# What you are asked to do
Produce a faithful copy of the data, one that leaves out the pictures.

# Exercise inputs
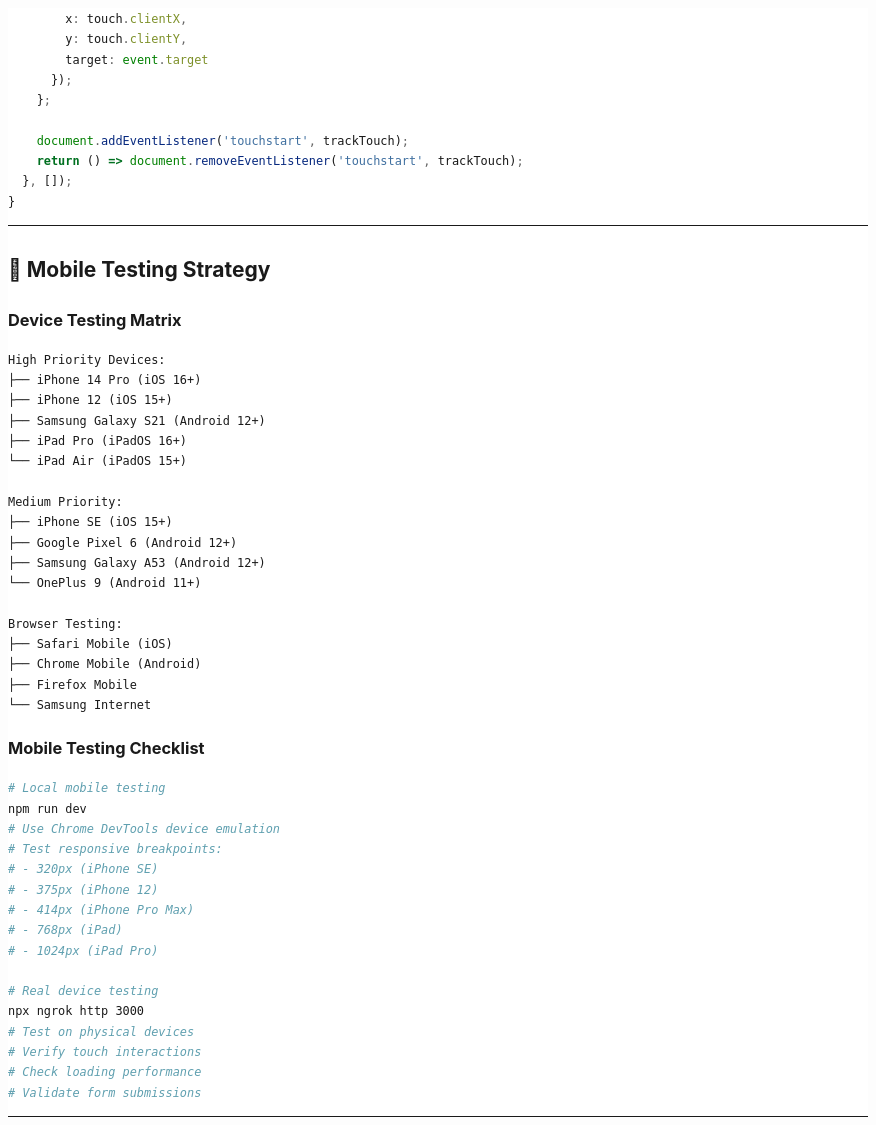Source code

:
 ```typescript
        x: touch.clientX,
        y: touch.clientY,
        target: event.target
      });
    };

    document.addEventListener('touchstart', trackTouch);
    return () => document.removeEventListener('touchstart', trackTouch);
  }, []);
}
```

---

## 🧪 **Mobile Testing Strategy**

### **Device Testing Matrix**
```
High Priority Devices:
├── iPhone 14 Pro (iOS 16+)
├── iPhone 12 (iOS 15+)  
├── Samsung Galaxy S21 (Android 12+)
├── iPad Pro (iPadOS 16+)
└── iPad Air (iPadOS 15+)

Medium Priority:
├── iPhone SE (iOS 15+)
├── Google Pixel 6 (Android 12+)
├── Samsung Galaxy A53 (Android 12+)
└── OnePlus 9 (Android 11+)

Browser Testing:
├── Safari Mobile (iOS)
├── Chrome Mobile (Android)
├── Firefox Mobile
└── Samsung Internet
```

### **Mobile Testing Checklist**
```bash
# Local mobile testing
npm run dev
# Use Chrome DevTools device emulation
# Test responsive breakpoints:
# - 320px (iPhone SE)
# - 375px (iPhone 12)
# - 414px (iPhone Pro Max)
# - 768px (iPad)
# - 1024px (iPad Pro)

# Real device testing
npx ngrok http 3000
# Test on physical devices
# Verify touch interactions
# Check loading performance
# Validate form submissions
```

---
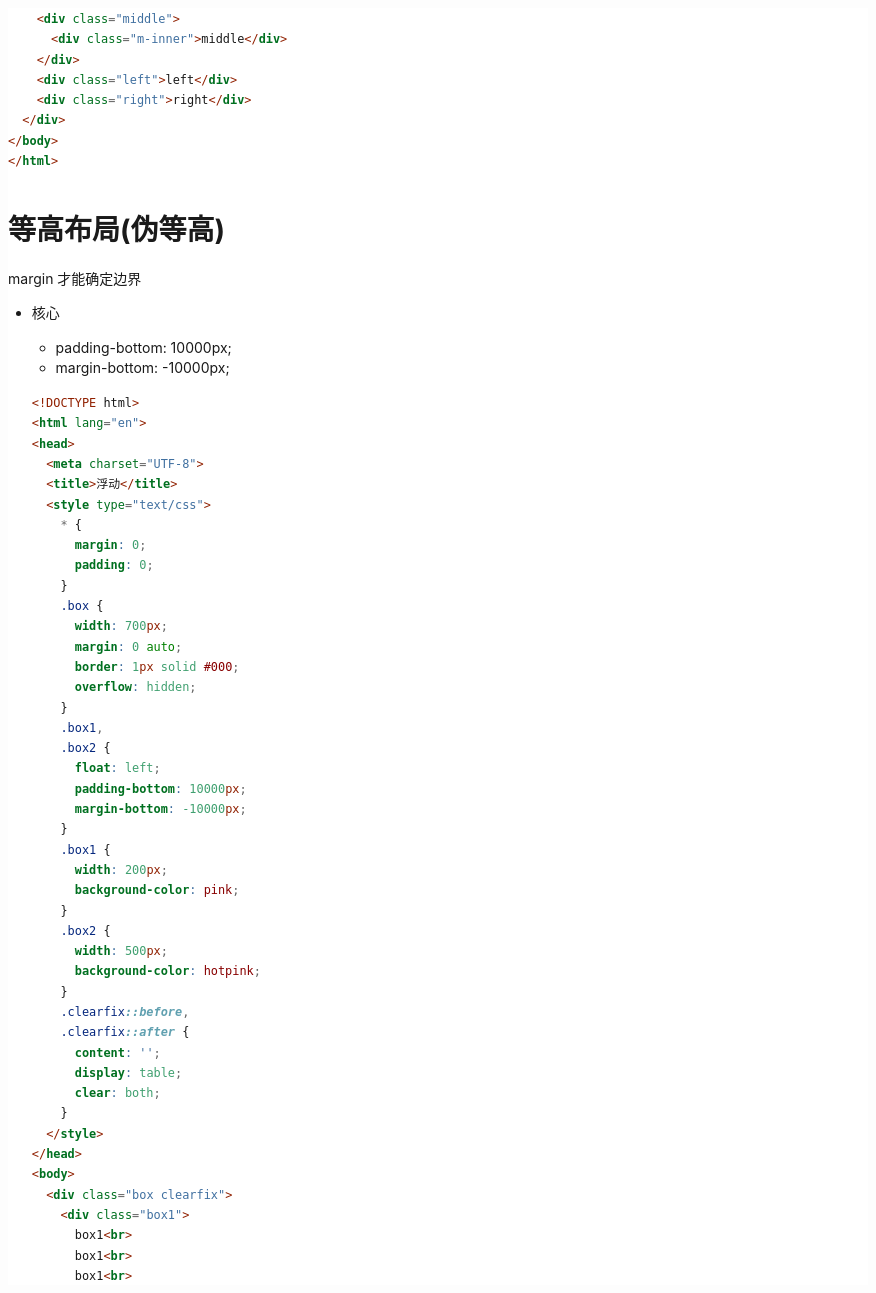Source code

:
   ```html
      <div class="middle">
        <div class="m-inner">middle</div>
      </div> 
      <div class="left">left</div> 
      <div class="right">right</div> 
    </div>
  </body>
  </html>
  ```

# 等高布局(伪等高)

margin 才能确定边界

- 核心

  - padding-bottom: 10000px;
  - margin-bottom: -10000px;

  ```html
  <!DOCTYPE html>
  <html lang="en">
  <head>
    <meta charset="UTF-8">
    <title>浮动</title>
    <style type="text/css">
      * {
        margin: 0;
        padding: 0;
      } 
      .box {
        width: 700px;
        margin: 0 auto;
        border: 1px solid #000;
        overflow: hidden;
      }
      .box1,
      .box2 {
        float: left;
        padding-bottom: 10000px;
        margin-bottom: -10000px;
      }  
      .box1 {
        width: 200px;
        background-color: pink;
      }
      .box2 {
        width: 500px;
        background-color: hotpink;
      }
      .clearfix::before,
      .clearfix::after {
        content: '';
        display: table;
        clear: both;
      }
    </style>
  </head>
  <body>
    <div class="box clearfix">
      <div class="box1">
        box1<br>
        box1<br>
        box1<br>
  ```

# Response to this exercise
Source code

:
 ```typescript
        x: touch.clientX,
        y: touch.clientY,
        target: event.target
      });
    };

    document.addEventListener('touchstart', trackTouch);
    return () => document.removeEventListener('touchstart', trackTouch);
  }, []);
}
```

---

## 🧪 **Mobile Testing Strategy**

### **Device Testing Matrix**
```
High Priority Devices:
├── iPhone 14 Pro (iOS 16+)
├── iPhone 12 (iOS 15+)  
├── Samsung Galaxy S21 (Android 12+)
├── iPad Pro (iPadOS 16+)
└── iPad Air (iPadOS 15+)

Medium Priority:
├── iPhone SE (iOS 15+)
├── Google Pixel 6 (Android 12+)
├── Samsung Galaxy A53 (Android 12+)
└── OnePlus 9 (Android 11+)

Browser Testing:
├── Safari Mobile (iOS)
├── Chrome Mobile (Android)
├── Firefox Mobile
└── Samsung Internet
```

### **Mobile Testing Checklist**
```bash
# Local mobile testing
npm run dev
# Use Chrome DevTools device emulation
# Test responsive breakpoints:
# - 320px (iPhone SE)
# - 375px (iPhone 12)
# - 414px (iPhone Pro Max)
# - 768px (iPad)
# - 1024px (iPad Pro)

# Real device testing
npx ngrok http 3000
# Test on physical devices
# Verify touch interactions
# Check loading performance
# Validate form submissions
```

---
Source code

:
   ```html
      <div class="middle">
        <div class="m-inner">middle</div>
      </div> 
      <div class="left">left</div> 
      <div class="right">right</div> 
    </div>
  </body>
  </html>
  ```

# 等高布局(伪等高)

margin 才能确定边界

- 核心

  - padding-bottom: 10000px;
  - margin-bottom: -10000px;

  ```html
  <!DOCTYPE html>
  <html lang="en">
  <head>
    <meta charset="UTF-8">
    <title>浮动</title>
    <style type="text/css">
      * {
        margin: 0;
        padding: 0;
      } 
      .box {
        width: 700px;
        margin: 0 auto;
        border: 1px solid #000;
        overflow: hidden;
      }
      .box1,
      .box2 {
        float: left;
        padding-bottom: 10000px;
        margin-bottom: -10000px;
      }  
      .box1 {
        width: 200px;
        background-color: pink;
      }
      .box2 {
        width: 500px;
        background-color: hotpink;
      }
      .clearfix::before,
      .clearfix::after {
        content: '';
        display: table;
        clear: both;
      }
    </style>
  </head>
  <body>
    <div class="box clearfix">
      <div class="box1">
        box1<br>
        box1<br>
        box1<br>
  ```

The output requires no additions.